What is expected: Among the lines below, restate word for word only those from the line with "Figure 5 . For" through the line with "Figure 2. Boxplot", with both end lines kept.

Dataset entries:

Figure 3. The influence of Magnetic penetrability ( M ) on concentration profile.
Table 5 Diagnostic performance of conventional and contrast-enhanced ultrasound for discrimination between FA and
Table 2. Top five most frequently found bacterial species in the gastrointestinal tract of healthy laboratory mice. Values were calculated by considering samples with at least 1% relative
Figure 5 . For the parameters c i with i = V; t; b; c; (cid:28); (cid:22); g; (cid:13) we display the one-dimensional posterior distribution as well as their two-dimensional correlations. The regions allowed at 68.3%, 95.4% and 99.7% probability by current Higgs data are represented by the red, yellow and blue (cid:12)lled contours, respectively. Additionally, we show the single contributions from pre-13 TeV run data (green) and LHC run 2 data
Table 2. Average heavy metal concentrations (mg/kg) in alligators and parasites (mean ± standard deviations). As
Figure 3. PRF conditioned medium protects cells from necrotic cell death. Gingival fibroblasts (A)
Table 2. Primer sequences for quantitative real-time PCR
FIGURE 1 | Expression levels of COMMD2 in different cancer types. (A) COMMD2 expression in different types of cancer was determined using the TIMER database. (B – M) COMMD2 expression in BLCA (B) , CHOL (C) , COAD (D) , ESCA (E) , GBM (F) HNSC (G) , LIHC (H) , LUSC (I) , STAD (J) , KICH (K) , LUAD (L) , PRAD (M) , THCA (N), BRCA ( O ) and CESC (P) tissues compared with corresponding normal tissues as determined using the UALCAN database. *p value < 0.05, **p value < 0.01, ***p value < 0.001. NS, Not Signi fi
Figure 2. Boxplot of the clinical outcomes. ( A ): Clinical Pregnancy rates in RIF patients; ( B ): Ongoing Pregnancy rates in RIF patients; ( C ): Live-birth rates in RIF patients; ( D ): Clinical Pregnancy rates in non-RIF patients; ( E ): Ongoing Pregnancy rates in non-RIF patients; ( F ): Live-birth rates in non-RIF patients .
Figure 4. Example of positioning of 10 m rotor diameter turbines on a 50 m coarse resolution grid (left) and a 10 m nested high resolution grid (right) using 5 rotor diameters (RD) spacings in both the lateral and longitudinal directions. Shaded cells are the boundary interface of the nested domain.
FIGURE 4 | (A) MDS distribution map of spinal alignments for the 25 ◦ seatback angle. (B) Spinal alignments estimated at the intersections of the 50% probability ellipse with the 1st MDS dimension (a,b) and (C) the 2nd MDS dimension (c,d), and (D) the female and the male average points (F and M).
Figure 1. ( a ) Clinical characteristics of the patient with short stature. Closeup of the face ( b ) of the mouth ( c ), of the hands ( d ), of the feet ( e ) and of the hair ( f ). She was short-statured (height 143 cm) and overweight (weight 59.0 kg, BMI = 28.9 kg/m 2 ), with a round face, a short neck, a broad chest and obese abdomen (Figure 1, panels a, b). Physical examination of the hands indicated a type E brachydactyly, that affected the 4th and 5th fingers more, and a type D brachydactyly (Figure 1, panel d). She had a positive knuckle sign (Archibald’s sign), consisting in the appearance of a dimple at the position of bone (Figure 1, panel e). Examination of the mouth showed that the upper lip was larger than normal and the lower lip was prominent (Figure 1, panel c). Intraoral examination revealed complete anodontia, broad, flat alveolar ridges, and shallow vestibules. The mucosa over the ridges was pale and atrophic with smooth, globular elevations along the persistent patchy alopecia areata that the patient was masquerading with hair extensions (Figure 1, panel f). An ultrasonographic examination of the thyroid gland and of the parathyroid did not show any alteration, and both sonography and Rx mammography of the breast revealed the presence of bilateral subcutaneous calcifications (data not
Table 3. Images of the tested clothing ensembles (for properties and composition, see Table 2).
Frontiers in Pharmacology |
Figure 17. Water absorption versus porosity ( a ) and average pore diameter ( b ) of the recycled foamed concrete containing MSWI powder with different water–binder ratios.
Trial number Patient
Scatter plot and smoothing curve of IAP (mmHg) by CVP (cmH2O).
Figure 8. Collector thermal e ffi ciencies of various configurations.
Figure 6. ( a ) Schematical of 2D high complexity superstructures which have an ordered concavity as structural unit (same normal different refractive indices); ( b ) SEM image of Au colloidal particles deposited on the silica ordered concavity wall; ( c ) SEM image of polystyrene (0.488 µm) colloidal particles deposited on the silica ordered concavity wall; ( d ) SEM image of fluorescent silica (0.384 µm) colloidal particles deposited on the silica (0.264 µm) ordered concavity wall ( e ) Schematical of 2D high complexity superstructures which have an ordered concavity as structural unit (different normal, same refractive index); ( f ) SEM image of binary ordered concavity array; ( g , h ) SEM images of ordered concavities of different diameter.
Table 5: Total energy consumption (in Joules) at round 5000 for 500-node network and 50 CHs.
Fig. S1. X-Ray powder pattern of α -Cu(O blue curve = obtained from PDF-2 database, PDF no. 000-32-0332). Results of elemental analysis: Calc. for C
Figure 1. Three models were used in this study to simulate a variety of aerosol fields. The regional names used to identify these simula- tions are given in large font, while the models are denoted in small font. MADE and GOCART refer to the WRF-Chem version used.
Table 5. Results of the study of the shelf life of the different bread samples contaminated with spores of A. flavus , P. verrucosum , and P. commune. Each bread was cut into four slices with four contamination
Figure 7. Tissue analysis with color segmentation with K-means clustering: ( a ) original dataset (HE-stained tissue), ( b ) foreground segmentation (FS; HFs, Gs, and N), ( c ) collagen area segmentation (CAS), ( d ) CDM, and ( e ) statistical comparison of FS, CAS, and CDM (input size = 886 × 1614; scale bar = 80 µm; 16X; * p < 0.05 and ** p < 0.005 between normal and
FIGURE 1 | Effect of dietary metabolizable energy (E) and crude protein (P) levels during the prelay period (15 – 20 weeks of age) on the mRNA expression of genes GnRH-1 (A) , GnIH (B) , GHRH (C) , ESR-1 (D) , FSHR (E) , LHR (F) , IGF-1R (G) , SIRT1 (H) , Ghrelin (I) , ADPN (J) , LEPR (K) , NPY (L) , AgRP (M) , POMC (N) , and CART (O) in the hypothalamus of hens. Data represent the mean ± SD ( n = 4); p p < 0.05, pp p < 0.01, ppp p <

Response to the exercise:
Figure 5 . For the parameters c i with i = V; t; b; c; (cid:28); (cid:22); g; (cid:13) we display the one-dimensional posterior distribution as well as their two-dimensional correlations. The regions allowed at 68.3%, 95.4% and 99.7% probability by current Higgs data are represented by the red, yellow and blue (cid:12)lled contours, respectively. Additionally, we show the single contributions from pre-13 TeV run data (green) and LHC run 2 data
Table 2. Average heavy metal concentrations (mg/kg) in alligators and parasites (mean ± standard deviations). As
Figure 3. PRF conditioned medium protects cells from necrotic cell death. Gingival fibroblasts (A)
Table 2. Primer sequences for quantitative real-time PCR
FIGURE 1 | Expression levels of COMMD2 in different cancer types. (A) COMMD2 expression in different types of cancer was determined using the TIMER database. (B – M) COMMD2 expression in BLCA (B) , CHOL (C) , COAD (D) , ESCA (E) , GBM (F) HNSC (G) , LIHC (H) , LUSC (I) , STAD (J) , KICH (K) , LUAD (L) , PRAD (M) , THCA (N), BRCA ( O ) and CESC (P) tissues compared with corresponding normal tissues as determined using the UALCAN database. *p value < 0.05, **p value < 0.01, ***p value < 0.001. NS, Not Signi fi
Figure 2. Boxplot of the clinical outcomes. ( A ): Clinical Pregnancy rates in RIF patients; ( B ): Ongoing Pregnancy rates in RIF patients; ( C ): Live-birth rates in RIF patients; ( D ): Clinical Pregnancy rates in non-RIF patients; ( E ): Ongoing Pregnancy rates in non-RIF patients; ( F ): Live-birth rates in non-RIF patients .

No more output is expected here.